ABOVE: Inspecting a ruby.

Karan invites me along to observe the afternoon trading at Bogyoke Aung San market. Originally built by the British in 1826, the market in central Yangon has a cavernous inner hall, plus an outer building of shops. Between the central and outer buildings are cobbled lanes housing the cafes which also act as the Yangon gem seller’s office.

I quickly spot the sellers sitting in the shade on the small plastic chairs, clutching their side-bags. Inside these are wads of cash and smaller pouches, like small make-up bags, which hold the gem traders’ stones; there are different sections for rubies, sapphires, and so on.

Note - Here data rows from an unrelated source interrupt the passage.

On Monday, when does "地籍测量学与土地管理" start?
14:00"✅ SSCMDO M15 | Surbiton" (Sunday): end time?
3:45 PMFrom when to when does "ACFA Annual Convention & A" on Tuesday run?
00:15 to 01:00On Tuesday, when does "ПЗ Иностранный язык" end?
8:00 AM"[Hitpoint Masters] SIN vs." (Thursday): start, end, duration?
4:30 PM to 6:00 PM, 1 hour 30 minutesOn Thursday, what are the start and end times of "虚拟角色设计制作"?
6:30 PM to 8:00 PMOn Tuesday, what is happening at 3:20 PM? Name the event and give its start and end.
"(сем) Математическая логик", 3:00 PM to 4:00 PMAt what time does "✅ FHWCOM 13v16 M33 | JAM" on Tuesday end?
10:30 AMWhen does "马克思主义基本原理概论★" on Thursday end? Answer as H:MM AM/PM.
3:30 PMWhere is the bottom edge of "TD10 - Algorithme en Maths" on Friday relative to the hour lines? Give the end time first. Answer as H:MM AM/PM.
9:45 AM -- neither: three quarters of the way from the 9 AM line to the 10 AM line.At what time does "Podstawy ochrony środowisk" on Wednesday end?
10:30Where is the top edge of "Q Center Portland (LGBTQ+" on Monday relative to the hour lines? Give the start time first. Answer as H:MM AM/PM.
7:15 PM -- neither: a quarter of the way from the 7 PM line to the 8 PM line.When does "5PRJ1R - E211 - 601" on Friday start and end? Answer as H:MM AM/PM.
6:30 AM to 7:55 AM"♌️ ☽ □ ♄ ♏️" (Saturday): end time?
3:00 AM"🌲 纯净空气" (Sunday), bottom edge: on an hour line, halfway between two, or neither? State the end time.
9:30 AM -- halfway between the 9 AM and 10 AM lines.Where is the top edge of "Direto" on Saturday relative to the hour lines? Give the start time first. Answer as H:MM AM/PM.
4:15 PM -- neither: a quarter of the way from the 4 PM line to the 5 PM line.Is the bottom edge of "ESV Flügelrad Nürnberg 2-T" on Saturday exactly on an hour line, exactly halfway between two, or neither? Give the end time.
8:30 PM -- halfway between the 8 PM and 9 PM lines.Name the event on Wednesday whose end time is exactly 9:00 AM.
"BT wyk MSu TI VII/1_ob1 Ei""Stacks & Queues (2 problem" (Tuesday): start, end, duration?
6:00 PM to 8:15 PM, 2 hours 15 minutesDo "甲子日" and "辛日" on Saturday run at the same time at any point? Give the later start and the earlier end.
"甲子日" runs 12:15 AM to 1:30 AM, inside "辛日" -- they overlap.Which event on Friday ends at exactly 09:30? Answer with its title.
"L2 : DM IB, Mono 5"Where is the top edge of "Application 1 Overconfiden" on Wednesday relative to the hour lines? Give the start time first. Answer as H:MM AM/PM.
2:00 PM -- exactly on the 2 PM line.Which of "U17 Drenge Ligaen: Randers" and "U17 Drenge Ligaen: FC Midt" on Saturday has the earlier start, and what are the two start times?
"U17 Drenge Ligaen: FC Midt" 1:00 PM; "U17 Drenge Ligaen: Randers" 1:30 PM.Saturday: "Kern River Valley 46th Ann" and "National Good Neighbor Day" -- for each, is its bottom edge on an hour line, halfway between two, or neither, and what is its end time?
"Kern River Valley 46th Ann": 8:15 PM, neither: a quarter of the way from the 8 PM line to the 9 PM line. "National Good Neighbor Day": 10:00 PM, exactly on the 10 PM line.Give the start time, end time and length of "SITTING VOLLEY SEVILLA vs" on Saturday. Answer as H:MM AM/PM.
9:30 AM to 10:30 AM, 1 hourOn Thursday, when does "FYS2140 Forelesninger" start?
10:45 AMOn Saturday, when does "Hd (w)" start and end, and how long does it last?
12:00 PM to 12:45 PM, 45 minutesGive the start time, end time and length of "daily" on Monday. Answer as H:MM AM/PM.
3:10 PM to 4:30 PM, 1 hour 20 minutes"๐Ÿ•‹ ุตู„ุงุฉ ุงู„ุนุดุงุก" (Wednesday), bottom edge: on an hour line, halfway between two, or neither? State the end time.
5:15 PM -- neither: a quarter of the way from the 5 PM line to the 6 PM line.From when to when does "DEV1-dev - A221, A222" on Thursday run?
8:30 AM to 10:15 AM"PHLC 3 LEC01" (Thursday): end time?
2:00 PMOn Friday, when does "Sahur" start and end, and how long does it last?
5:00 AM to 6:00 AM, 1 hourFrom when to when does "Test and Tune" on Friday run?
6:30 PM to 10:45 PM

A wave of whispers crosses the market as a potential buyer arrives, dressed in a crisp, white T-shirt and chinos, his watch encrusted with diamonds. The sellers swarm like flies, waiting their turn to push some gems in front of him. He spends a second examining each stone, shining his torch on them, before nonchalantly tossing them back to the side. No sales are made and everyone slopes off.

Over a cup of Burmese tea, I chat to Subash and Pavan, two 20-something Nepali-Burmans, who have just arrived in Yangon. They live in Mogok but come to Yangon to sell their supply of Mogok stones. They buy the stones ‘rough’, and only after cutting and polishing can they assess how much they can charge for them. “Buying stones in Mogok is easy,” says Subash. “But selling them is a bit more difficult. It takes time so we come for a month at a time. And people are being careful with their money just now, so it’s a little tough.”

I ask Subash if he is worried he will buy a fake stone and he shakes his head. “We have been doing this our whole lives. This is our skill!” he laughs. Karan however, is not as gung-ho as his younger counterpart. He tells me he regularly pays to get stones checked in a nearby laboratory to ensure they are real Burmese. “Nowadays there are definitely stones in this market that are not from Burma,” he says shaking his head. “It is really difficult to tell if a stone is truly Burmese or not.”

ABOVE: A foreigner inspecting a ruby in the market.

Today, Mogok is producing fewer higher-quality stones, and the ones that are there are harder to reach. Karan’s daughter, Shwe Zin Oo, who runs her own gemstone business, tells me about her childhood in Mogok. “When I was young, miners used to come to a huge cricket field to sell their stones. My mum would buy lots and, in the evenings, would separate them into piles of different qualities. I used to play with them, I was fascinated by the colurs. Things are not the same these days, the stones are not as plentiful.”

I return the next day and Karan points to an even larger crowd and whispers that a ‘foreigner’ has come, looking for sapphires. The traders are lining up to tip their blue stones onto the dish in front of him. But otherwise the market is quiet; the same faces are sitting in the same seats with the same people.

I bump into Subash and we discuss how much longer it might be before business picks up. He shrugs. “Life is not so bad. I can sit and chat with my friends, and drink tea. As long as I have enough to get by day-to-day,” he smiles, and orders the tea.